Он не понимает меня. И вряд ли поймёт.
Снова мои воспоминания. И снова Евгения. И снова мои.
И так из раза в раз.
Бесконечный поток образов, в котором я кое-как удерживаюсь, не растворяясь в нём. Я должен был победить в этом противостоянии, ведь личность Евгения угасла, а сам я не хотел терять себя и уж тем более становится кем-то другим.
Только то, что я проходил отчасти через подобное во время структурирования собственного разума и то, что благодаря этому у меня были «островки спокойствия», я ещё мог удерживать всю эту структуру, но давалось мне это очень тяжело.

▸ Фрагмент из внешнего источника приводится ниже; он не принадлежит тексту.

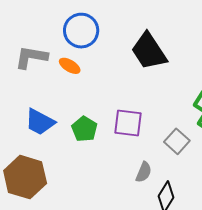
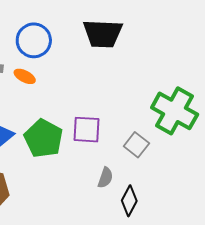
black trapezoid: (149, 51) -> (103, 34), moved, turned -51
green pentagon: (84, 129) -> (43, 138), size x1.5

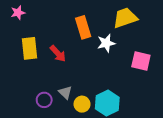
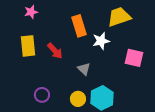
pink star: (18, 13) -> (31, 12), moved
gray triangle: (65, 93) -> (84, 69), moved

Можно было бы, конечно, облегчить себе работу и избавиться от всего, что принадлежало Евгению, но раз я стал им, то это будет попросту глупо.
Да и этот мир не во всём похож на мой, и если посчитают, что я, после того что произошло, повредился рассудком, не думаю что ко мне будут относиться хорошо.
По крайней мере, в моём мире точно бы отправили в специализированную клинику, а дальше судьба такого пациента не завидна.
Разум – слишком сложная вещь, чтобы его можно было легко исправить, особенно со стороны, а Менталисты никогда во врачебную практику не уходили, потому что важнее были на других направлениях. Да и уж что отрицать – полезнее.
Собравшись с мыслями, я открыл глаза и потянулся, разминая плечи. Несколько часов я просидел пусть и в удобной позе, распутывая клубок. Там ещё оставалось много работы, но в том, что у меня помутится рассудок в ближайшее время, я уже не боялся.
Осталось только подвести итоги. Для начала – кто такой был Евгений Львов и что у него за род? Собственно, это интересовало меня в первую очередь, чтобы понимать, как действовать, оказавшись в этой ситуации.